Monday 15 April 2013

Frames and Paris

I can tell that North Somerset Arts Week must be getting near because all of a sudden the emphasis is on frames. I now have 7 things in frames, picking up 4 more tomorrow, and can properly believe that they are really works of art and not just woolly rags. Here is a taster (please, more than ever before, forgive the appalling photography: not easy with glass reflections and getting in the right place to take a decent picture):-


I haven't found anywhere to put them yet and I can tell that just having them near the front door for the last two days is annoying my other half, no words exchanged as yet but it won't be long. However he is off to Paris and will be gone for two nights so I'm keeping them out for a bit longer so that I can keep checking on their gorgeousness until he's on the plane home.

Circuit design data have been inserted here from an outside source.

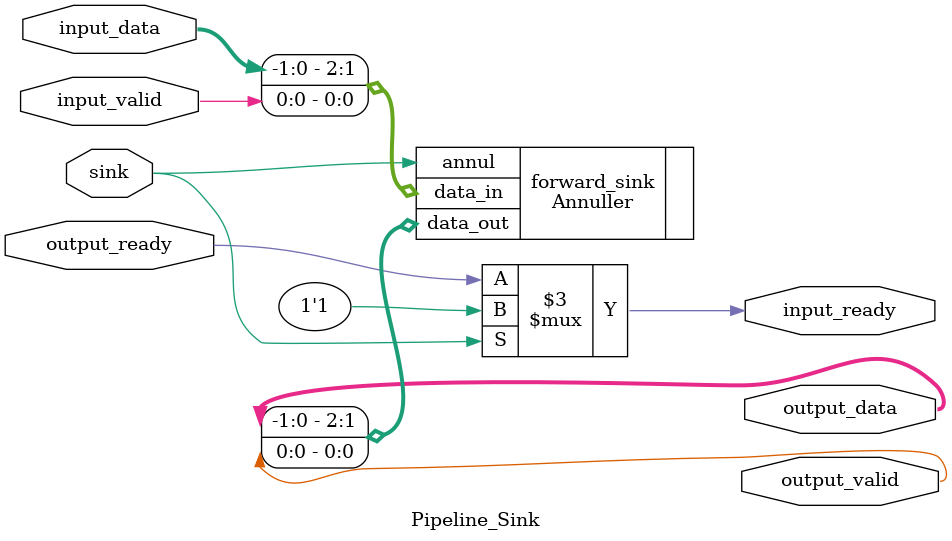
<source format=v>


// Acts as either a pass-through or a sink for ready/valid pipeline
// handshakes, along with the associated data.  While `sink` is raised, any
// handshake and data presented at the input is immediately lost, and the
// output never raises valid and presents all-zero data.  *All signals must be
// synchronous. There is no buffering or registering.*

// The main use of a sink is to disconnect an output of a pipeline fork or
// branch so no backpressure can come from that output. Else, an inactive
// output will stall the handshakes to all the other outputs.

// The default Annuller `IMPLEMENTATION` of "AND" should be fine. Check your
// synthesis results if necessary.

`default_nettype none

module Pipeline_Sink
#(
    parameter WORD_WIDTH        = 0,
    parameter IMPLEMENTATION    = "AND"
)
(
    input   wire                        sink,

    input   wire                        input_valid,
    output  reg                         input_ready,
    input   wire    [WORD_WIDTH-1:0]    input_data,

    output  wire                        output_valid,
    input   wire                        output_ready,
    output  wire    [WORD_WIDTH-1:0]    output_data
);

    initial begin
        input_ready = 1'b0;
    end

// Annull all forward logic (data and valid) if sunk.

    localparam FORWARD_WIDTH = WORD_WIDTH + 1;

    Annuller
    #(
        .WORD_WIDTH     (FORWARD_WIDTH),
        .IMPLEMENTATION (IMPLEMENTATION)
    )
    forward_sink
    (
        .annul          (sink),
        .data_in        ({input_data,  input_valid}),
        .data_out       ({output_data, output_valid})
    );

// Present a perpetually ready input if sunk, so no stalling can happen.

    always @(*) begin
        input_ready = (sink == 1'b1) ? 1'b1 : output_ready;
    end

endmodule


</source>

So Paris for a full 24 hours and he is wasting it with a sheet-metal trade fair. I could SO do it better. For one thing I am fluent in French and he can barely muster up a "merci". And I could really use that time wisely. I have such a great list of things I could do and the Eiffel Tower would not feature at all:-

  • E. Dehillerin: the best, most old-fashioned and bizarre kitchenware shop I've ever seen, wooden paddles for beating aligot (mashed potato with more cheese and garlic than you could shake a, erm, wooden paddle at) in every size imaginable from handbag-size to something you could row a boat with, cast iron pans, copper pans, whisks in more sizes than anyone would ever need, moulds for everything you could imagine and then about a hundred more.
  • La Droguerie: The most beautiful shop full of ribbons, buttons, beads, lace, yarn
    and cute necklace kits.
  • Alleosse: the most renowned cheese shop in all of Paris, where we were given our receipt with all the cheese names on and told to go to the wine shop next door where they would pick out the perfect bottle of wine to accompany them (and they were right).
  • The Musee Marmottan: the loveliest and least heard of museum, full of room upon room of Monet's waterlilies, a feast for the eyes. And I have a vague memory of the most remarkable patisserie and cafe on the way back to the metro station.
  • Chez Allard: I can't remember much about my starter or main course when I ate there but the cheeseboard came and was a great flat basket the size of a truck wheel and it had at least 25 different sorts of cheese on it, some of which were nearly dripping off the sides. 
  • Aux Deux Canards: the loveliest restaurant bizarrely themed around oranges - vin d'orange, duck a l'orange, a lesson on making "miel d'orange", a concoction of orange peel and sugar kept in a jar for months as a cooking ingredient to be added to white wine (to make vin d'orange) or to a duck sauce. And a very masterful and memorable front-of-house guy (named Gerard if I remember correctly) who would talk you through the menu on a blackboard at great length with a pointy stick. I hope he's still there.
  • The food market on rue de Buci. Piles of wild mushrooms, seafood, charcuterie to dream of, the powerful fragrances of ripe fruit - when do we ever smell ripe fruit in England?
Oh dear I've just seen that my list only includes one thing that doesn't mention food. It also sounds like one hell of a twenty-four hours. Maybe a trip to the sheet-metal trade fair might be easier on the stomach.